═══ DATA SUPPLIED

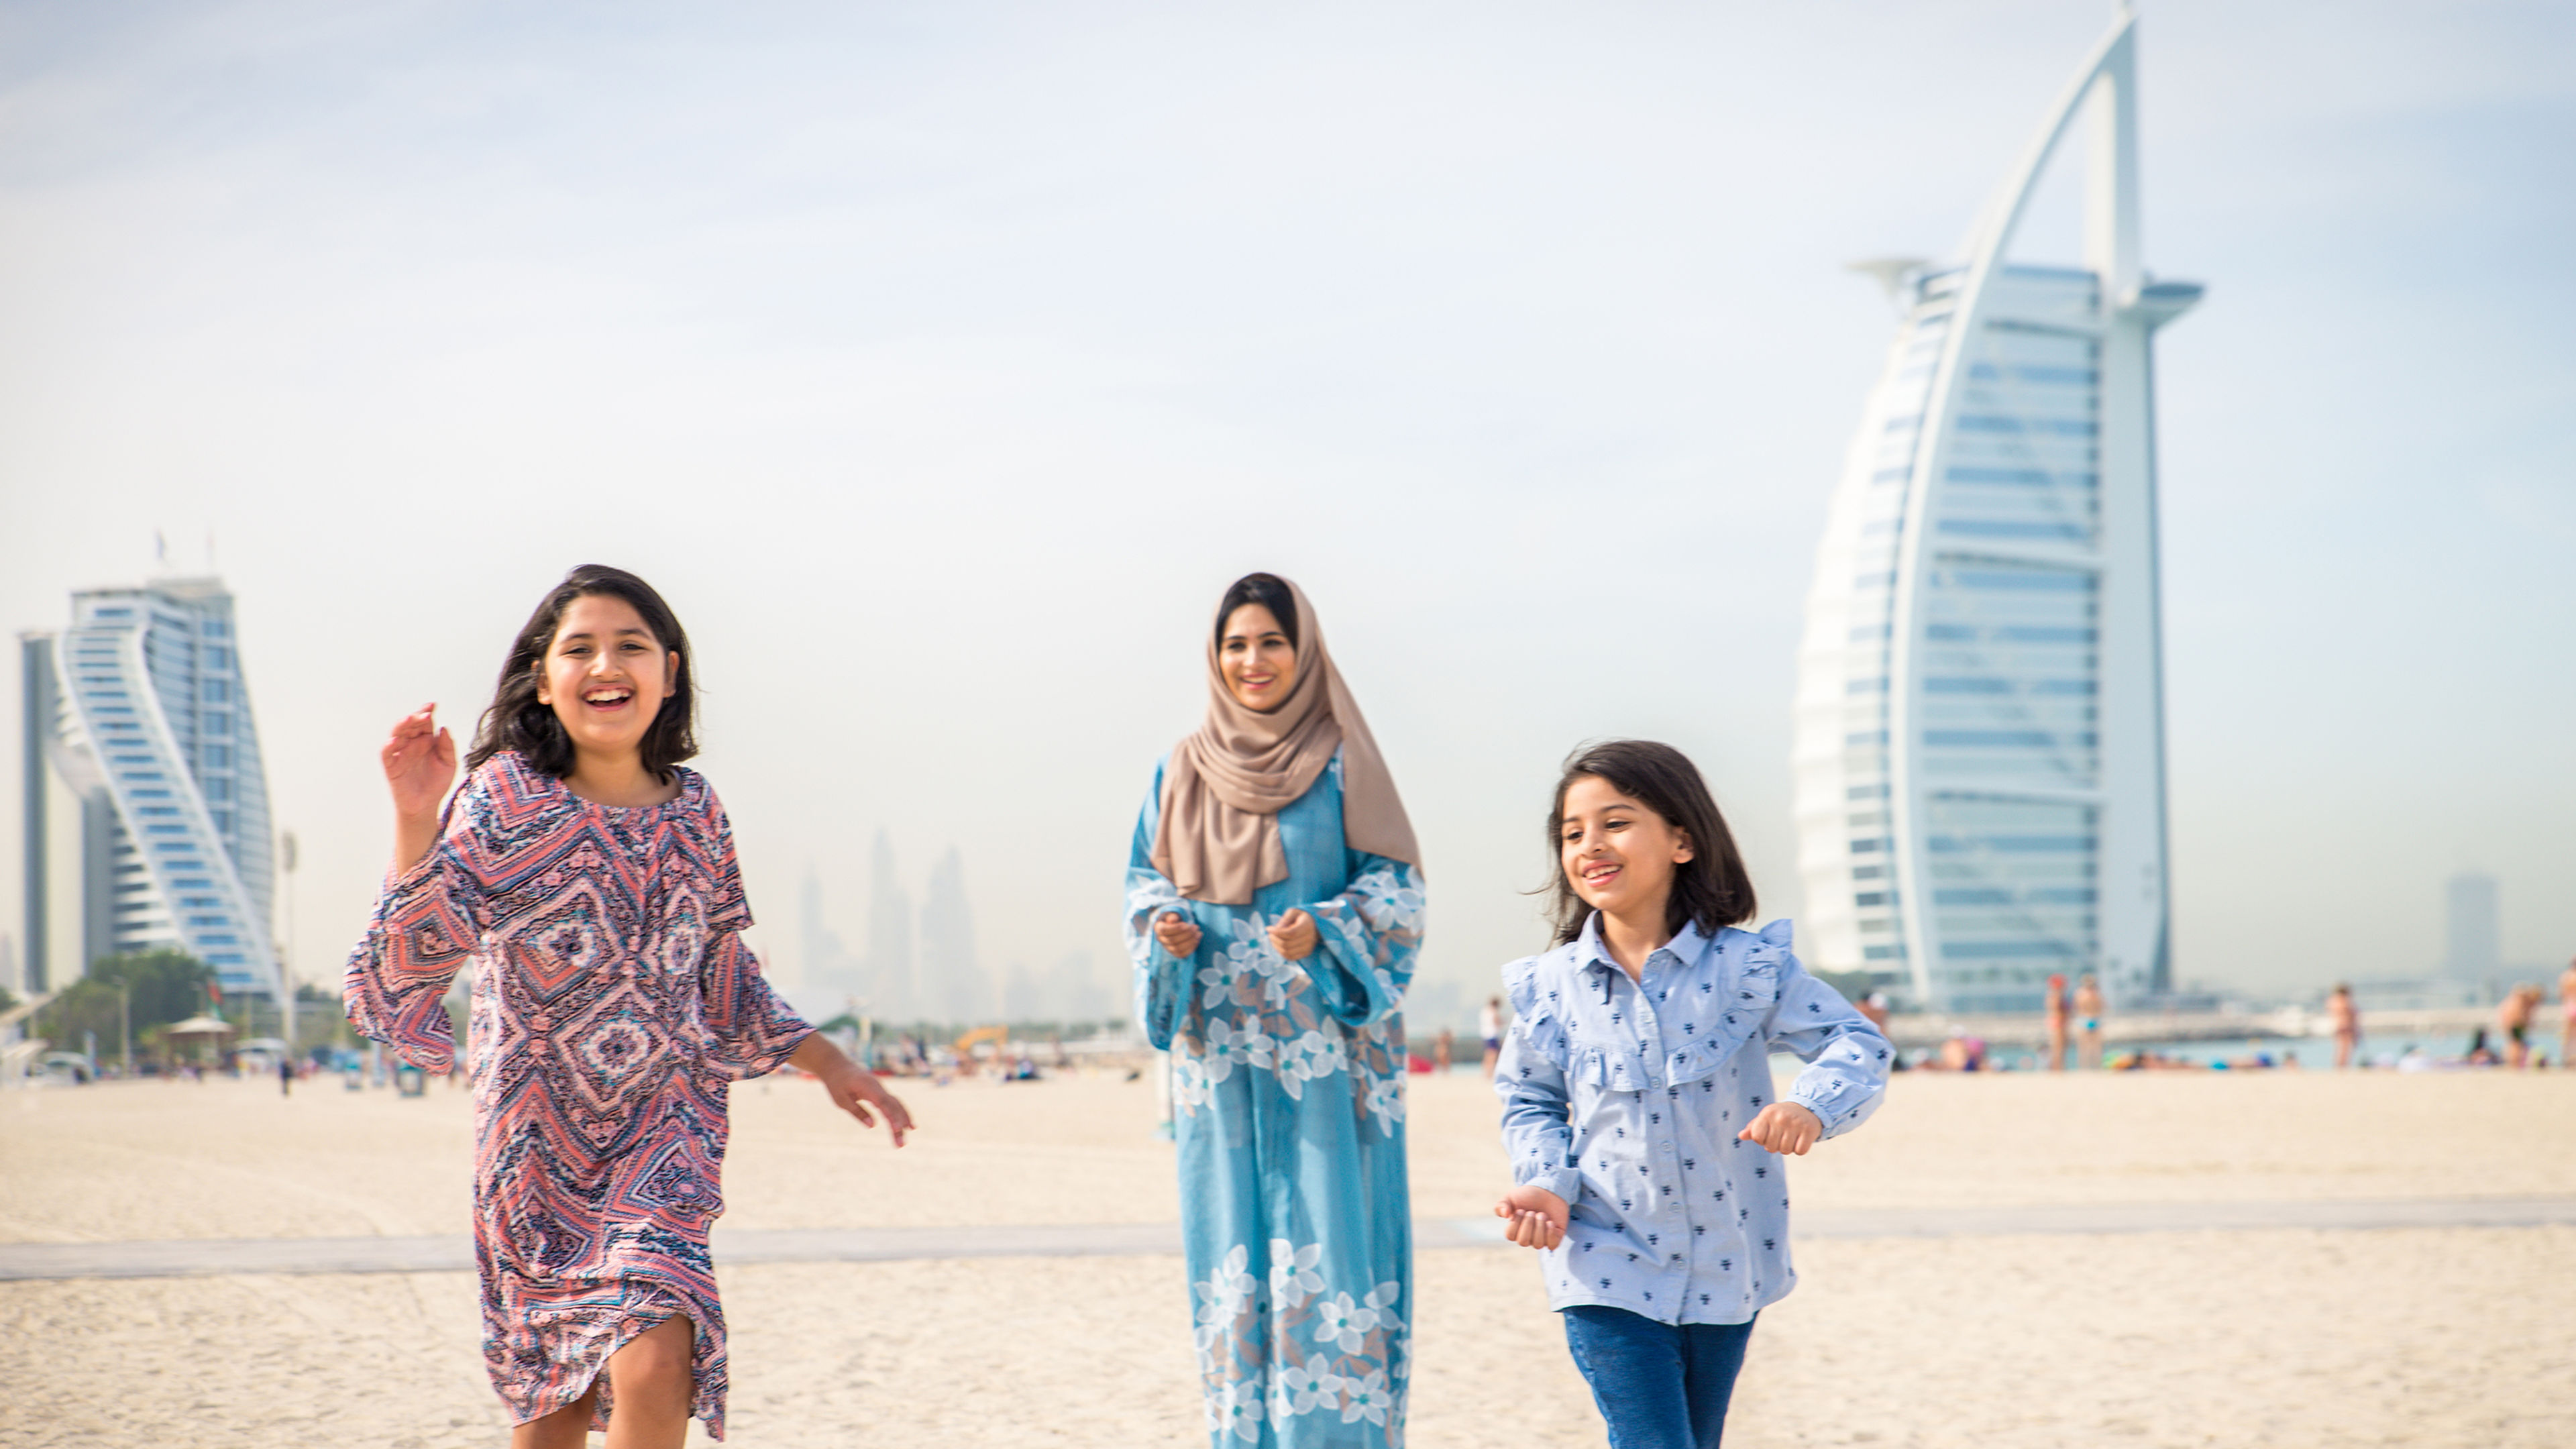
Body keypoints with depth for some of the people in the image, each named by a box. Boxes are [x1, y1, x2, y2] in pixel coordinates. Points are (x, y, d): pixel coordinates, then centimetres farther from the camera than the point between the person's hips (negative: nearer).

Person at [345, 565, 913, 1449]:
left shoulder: (693, 811, 3)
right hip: (538, 1139, -1)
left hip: (664, 1131, 1)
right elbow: (405, 959, -14)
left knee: (655, 1365, -18)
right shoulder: (503, 799, -8)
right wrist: (417, 821, -21)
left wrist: (829, 1063, 13)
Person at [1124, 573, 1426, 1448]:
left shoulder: (1341, 761, -1)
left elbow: (1395, 885, -1)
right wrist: (1166, 929, -6)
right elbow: (1147, 879, 16)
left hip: (1322, 1044, -4)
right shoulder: (1183, 770, 11)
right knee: (1231, 1243, 4)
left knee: (1327, 1239, -8)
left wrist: (1322, 932, -18)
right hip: (1219, 1044, 4)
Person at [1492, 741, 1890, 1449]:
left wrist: (1812, 1105, -27)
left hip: (1726, 1271, 1)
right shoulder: (1553, 986, -3)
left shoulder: (1748, 967, -7)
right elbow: (1530, 1100, 9)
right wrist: (1547, 1184, -9)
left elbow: (1856, 1043, -7)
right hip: (1609, 1268, -1)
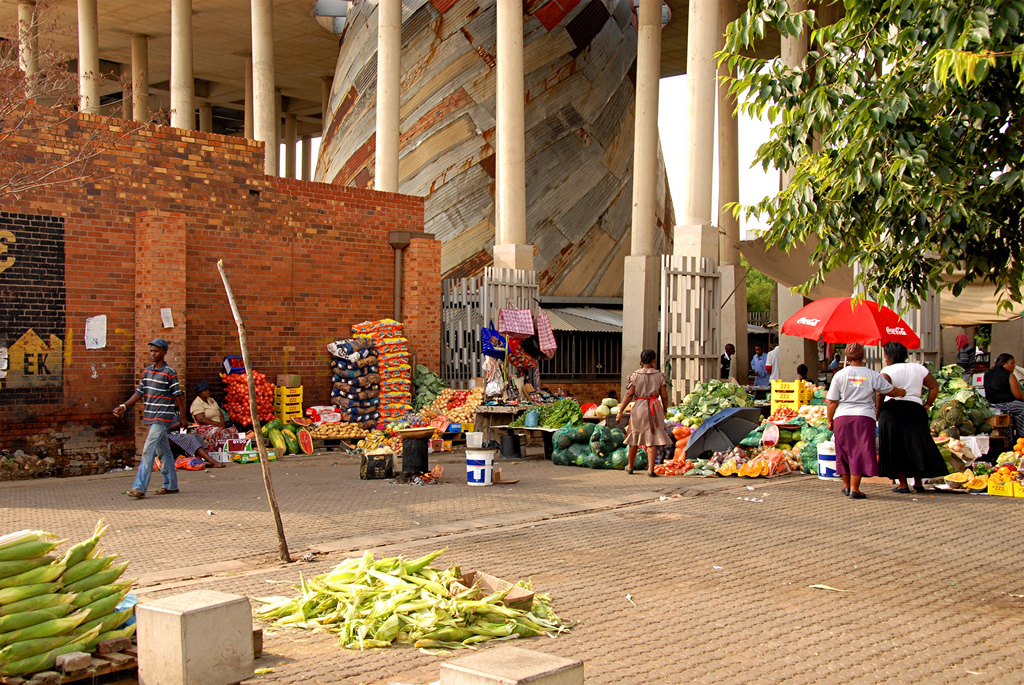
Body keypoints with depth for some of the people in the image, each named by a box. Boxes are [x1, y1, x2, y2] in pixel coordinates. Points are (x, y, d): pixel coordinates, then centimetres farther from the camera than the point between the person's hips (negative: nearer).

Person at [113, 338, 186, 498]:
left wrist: (183, 417, -6)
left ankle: (140, 488, -15)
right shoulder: (147, 371, 12)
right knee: (163, 451, 13)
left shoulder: (170, 373, -8)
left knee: (148, 450, -13)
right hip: (151, 418, 7)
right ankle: (171, 485, 21)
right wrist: (124, 406, 4)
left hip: (163, 418, -7)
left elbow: (178, 396, -6)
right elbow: (139, 392, 14)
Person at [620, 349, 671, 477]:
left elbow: (629, 395, -8)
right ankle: (651, 469, -7)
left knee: (635, 438, 15)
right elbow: (664, 396, 1)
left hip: (639, 407, 0)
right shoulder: (660, 375, 1)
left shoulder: (635, 375, -2)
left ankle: (630, 466, 29)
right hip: (655, 407, 0)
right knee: (652, 439, 1)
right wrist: (664, 410, 17)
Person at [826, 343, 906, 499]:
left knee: (845, 451, 15)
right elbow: (891, 391, 13)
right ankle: (854, 488, -3)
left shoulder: (840, 375, 1)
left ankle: (846, 484, 26)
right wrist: (902, 392, 34)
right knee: (861, 452, 1)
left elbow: (832, 402, 1)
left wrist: (830, 420, 12)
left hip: (842, 416, 2)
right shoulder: (873, 375, 1)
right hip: (864, 416, -2)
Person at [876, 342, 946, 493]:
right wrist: (927, 405, 13)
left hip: (892, 411, -4)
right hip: (916, 410, 4)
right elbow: (934, 386, 11)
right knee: (916, 445, 13)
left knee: (896, 448, 2)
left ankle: (903, 484, 3)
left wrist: (878, 411, -11)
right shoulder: (919, 368, 11)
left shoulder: (888, 371, -5)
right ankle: (918, 482, 13)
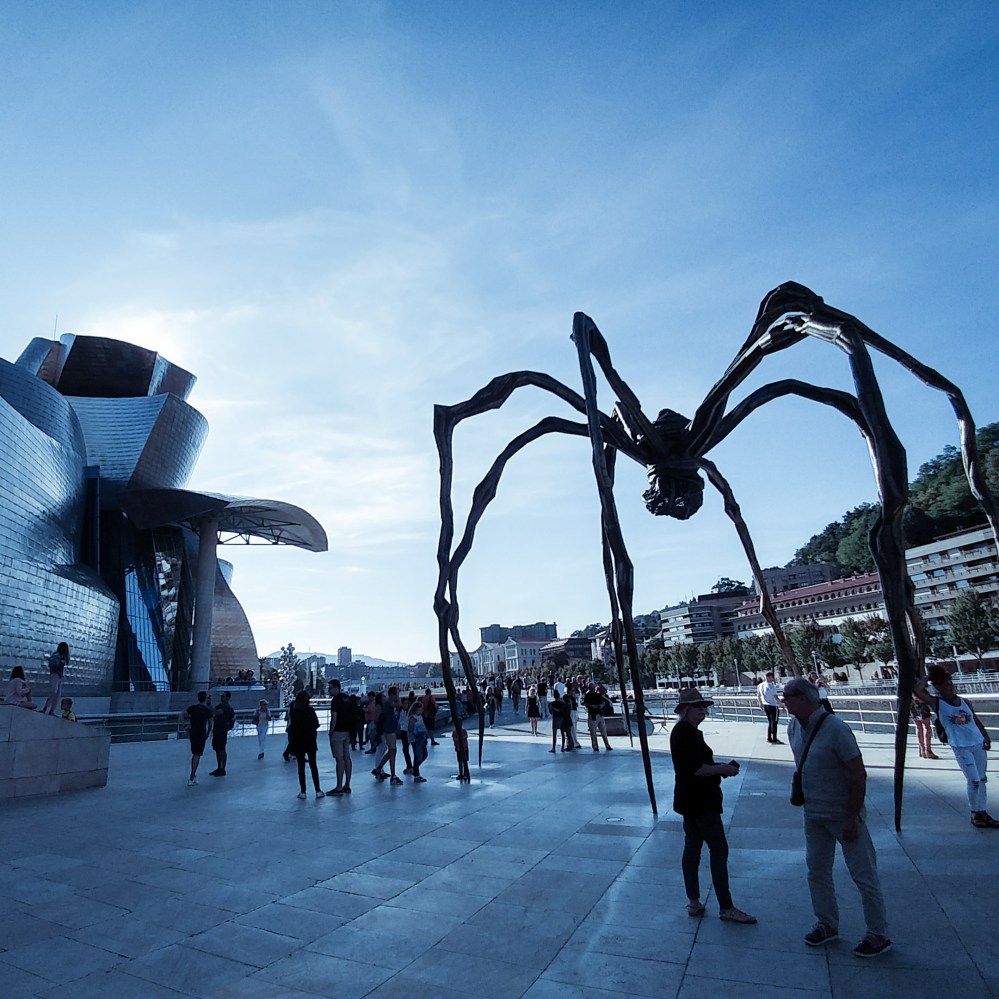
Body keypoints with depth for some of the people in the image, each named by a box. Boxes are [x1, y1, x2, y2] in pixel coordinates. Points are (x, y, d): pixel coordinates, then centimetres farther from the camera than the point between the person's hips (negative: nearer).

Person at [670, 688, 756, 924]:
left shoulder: (681, 731, 11)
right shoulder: (687, 733, -21)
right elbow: (696, 769, -25)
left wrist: (719, 768, 9)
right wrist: (723, 769, -14)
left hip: (689, 800, 10)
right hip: (701, 801, -10)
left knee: (692, 847, 13)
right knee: (719, 849, -2)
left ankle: (694, 903, 22)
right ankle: (726, 908, 6)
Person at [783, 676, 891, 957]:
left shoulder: (836, 729, -24)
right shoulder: (794, 726, -2)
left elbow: (859, 776, -20)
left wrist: (851, 818, -18)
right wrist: (801, 792, 13)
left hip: (843, 815, -7)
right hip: (814, 815, 7)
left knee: (864, 875, 6)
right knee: (817, 870, 16)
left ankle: (877, 935, 22)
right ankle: (827, 924, 33)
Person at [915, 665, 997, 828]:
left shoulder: (964, 701, 4)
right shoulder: (937, 703, -9)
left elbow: (976, 721, 14)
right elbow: (917, 691, -24)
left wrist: (986, 738, 7)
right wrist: (927, 677, -14)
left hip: (978, 744, 5)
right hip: (961, 748, -5)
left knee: (982, 780, 11)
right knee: (974, 781, -7)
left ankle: (983, 813, 23)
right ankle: (975, 814, 11)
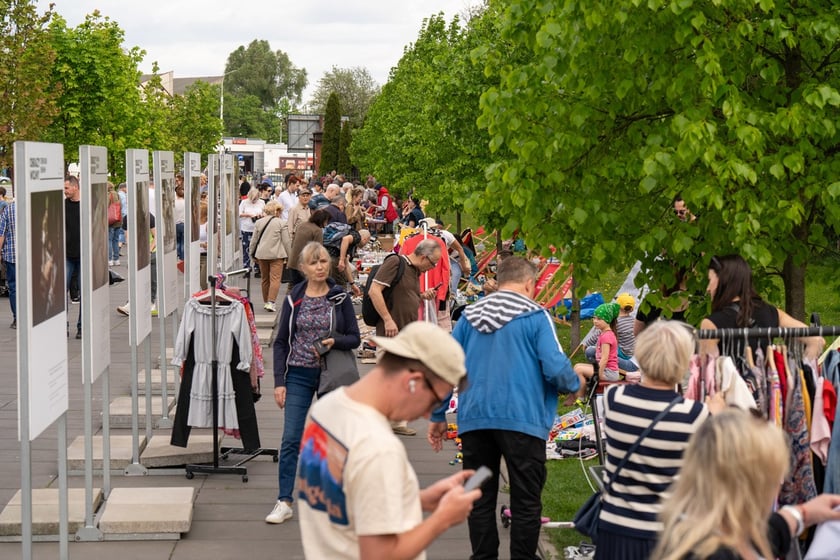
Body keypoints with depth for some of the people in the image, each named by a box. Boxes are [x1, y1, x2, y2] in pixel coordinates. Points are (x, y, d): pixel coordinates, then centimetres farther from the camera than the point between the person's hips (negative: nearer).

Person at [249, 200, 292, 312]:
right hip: (276, 255, -5)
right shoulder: (282, 223, -6)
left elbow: (254, 240, 11)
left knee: (264, 279, 15)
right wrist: (289, 255, 4)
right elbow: (286, 241, -5)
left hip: (261, 254, 5)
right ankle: (271, 302, -18)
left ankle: (266, 302, 23)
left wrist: (252, 254, 21)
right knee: (275, 278, -6)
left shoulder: (259, 222, 7)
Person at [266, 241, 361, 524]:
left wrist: (335, 341, -19)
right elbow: (281, 342, 4)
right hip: (299, 376, 0)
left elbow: (355, 338, 2)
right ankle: (284, 502, -5)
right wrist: (279, 381, -3)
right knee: (291, 439, -7)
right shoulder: (294, 299, 2)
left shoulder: (340, 298, 1)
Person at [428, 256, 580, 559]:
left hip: (474, 419, 4)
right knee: (526, 501, 4)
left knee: (481, 499, 11)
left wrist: (437, 415, 17)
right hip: (522, 419, -4)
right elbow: (556, 368, -12)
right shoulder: (536, 316, -3)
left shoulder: (469, 315, 11)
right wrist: (575, 383, 10)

══════

**PROBLEM DESCRIPTION:**
Copy out all of the rows above word for word, leaving out the pictures.

**EXERCISE RESPONSE:**
Body keypoints with depth for some of the people in the image, each named by a box. Boxes are [x1, y1, x2, y2] in pixel coordinates. Points are (x, y, d): pixel coordinates, then centimetres farther from the camera than the point between the person's hips (negative: nearer).

Person at [345, 565, 913, 1449]:
left shoulder: (693, 811, 3)
right hip: (538, 1139, -1)
left hip: (664, 1131, 1)
right elbow: (405, 959, -14)
left knee: (655, 1365, -18)
right shoulder: (503, 799, -8)
right wrist: (417, 821, -21)
left wrist: (829, 1063, 13)
Person at [1124, 573, 1426, 1448]:
left shoulder: (1341, 761, -1)
left elbow: (1395, 885, -1)
right wrist: (1166, 929, -6)
right elbow: (1147, 879, 16)
left hip: (1322, 1044, -4)
right shoulder: (1183, 770, 11)
right knee: (1231, 1243, 4)
left knee: (1327, 1239, -8)
left wrist: (1322, 932, -18)
right hip: (1219, 1044, 4)
Person at [1492, 741, 1890, 1449]:
left wrist: (1812, 1105, -27)
left hip: (1726, 1271, 1)
right shoulder: (1553, 986, -3)
left shoulder: (1748, 967, -7)
right elbow: (1530, 1100, 9)
right wrist: (1547, 1184, -9)
left elbow: (1856, 1043, -7)
right hip: (1609, 1268, -1)
Body keypoints with depth for some of the people in the image, each named by a box. Boxes are [x1, y1, x2, y2] in pixel coordinates. Points are (x, y, d): pixel coordinates, then centimetres farther from the camera than the point between the person's hips (negative: nearer).

Person at [113, 338, 186, 498]:
left wrist: (183, 417, -6)
left ankle: (140, 488, -15)
right shoulder: (147, 371, 12)
right knee: (163, 451, 13)
left shoulder: (170, 373, -8)
left knee: (148, 450, -13)
right hip: (151, 418, 7)
right ankle: (171, 485, 21)
right wrist: (124, 406, 4)
left hip: (163, 418, -7)
left elbow: (178, 396, -6)
right elbow: (139, 392, 14)
Person at [620, 349, 671, 477]:
left elbow: (629, 395, -8)
right ankle: (651, 469, -7)
left knee: (635, 438, 15)
right elbow: (664, 396, 1)
left hip: (639, 407, 0)
right shoulder: (660, 375, 1)
left shoulder: (635, 375, -2)
left ankle: (630, 466, 29)
right hip: (655, 407, 0)
right knee: (652, 439, 1)
right wrist: (664, 410, 17)
Person at [826, 343, 906, 499]:
left knee: (845, 451, 15)
right elbow: (891, 391, 13)
right ankle: (854, 488, -3)
left shoulder: (840, 375, 1)
left ankle: (846, 484, 26)
right wrist: (902, 392, 34)
right knee: (861, 452, 1)
left elbow: (832, 402, 1)
left wrist: (830, 420, 12)
left hip: (842, 416, 2)
right shoulder: (873, 375, 1)
right hip: (864, 416, -2)
Person at [876, 342, 946, 493]:
right wrist: (927, 405, 13)
left hip: (892, 411, -4)
right hip: (916, 410, 4)
right elbow: (934, 386, 11)
right knee: (916, 445, 13)
left knee: (896, 448, 2)
left ankle: (903, 484, 3)
left wrist: (878, 411, -11)
right shoulder: (919, 368, 11)
left shoulder: (888, 371, -5)
right ankle: (918, 482, 13)
Body keypoints with depth for some of the people in the image, each named by a box. Boxes are [x1, y1, x2, y2] in pixel coordinates. Points are (x, y, d): pixel coordinates, then centimetres farther from the camera than the point between the person's hips (negative: nearer).

Person at [670, 688, 756, 924]:
left shoulder: (681, 731, 11)
right shoulder: (687, 733, -21)
right elbow: (696, 769, -25)
left wrist: (719, 768, 9)
right wrist: (723, 769, -14)
left hip: (689, 800, 10)
right hip: (701, 801, -10)
left knee: (692, 847, 13)
right knee: (719, 849, -2)
left ankle: (694, 903, 22)
right ankle: (726, 908, 6)
Person at [783, 676, 891, 957]:
left shoulder: (836, 729, -24)
right shoulder: (794, 726, -2)
left elbow: (859, 776, -20)
left wrist: (851, 818, -18)
right wrist: (801, 792, 13)
left hip: (843, 815, -7)
right hip: (814, 815, 7)
left knee: (864, 875, 6)
right knee: (817, 870, 16)
left ankle: (877, 935, 22)
right ankle: (827, 924, 33)
Person at [915, 665, 997, 828]:
left shoulder: (964, 701, 4)
right shoulder: (937, 703, -9)
left elbow: (976, 721, 14)
right elbow: (917, 691, -24)
left wrist: (986, 738, 7)
right wrist: (927, 677, -14)
left hip: (978, 744, 5)
right hip: (961, 748, -5)
left knee: (982, 780, 11)
right knee: (974, 781, -7)
left ankle: (983, 813, 23)
right ankle: (975, 814, 11)
Body keypoints with depth for some of the people in the image, each named by a box. Boxes are [x1, y1, x2, y2] in pixel coordinates. Points are (x, y, d): pixel coordinates, then centimetres farther from the camera than the point between the person's hips (negative: nearer).

Person at [249, 200, 292, 312]:
right hip: (276, 255, -5)
right shoulder: (282, 223, -6)
left elbow: (254, 240, 11)
left knee: (264, 279, 15)
right wrist: (289, 255, 4)
right elbow: (286, 241, -5)
left hip: (261, 254, 5)
right ankle: (271, 302, -18)
left ankle: (266, 302, 23)
left wrist: (252, 254, 21)
right knee: (275, 278, -6)
left shoulder: (259, 222, 7)
Person at [266, 241, 361, 524]:
left wrist: (335, 341, -19)
right elbow: (281, 342, 4)
right hip: (299, 376, 0)
left elbow: (355, 338, 2)
right ankle: (284, 502, -5)
right wrist: (279, 381, -3)
right knee: (291, 439, -7)
right shoulder: (294, 299, 2)
left shoulder: (340, 298, 1)
Person at [428, 256, 580, 559]:
left hip: (474, 419, 4)
right knee: (526, 501, 4)
left knee: (481, 499, 11)
left wrist: (437, 415, 17)
right hip: (522, 419, -4)
right elbow: (556, 368, -12)
right shoulder: (536, 316, -3)
left shoulder: (469, 315, 11)
right wrist: (575, 383, 10)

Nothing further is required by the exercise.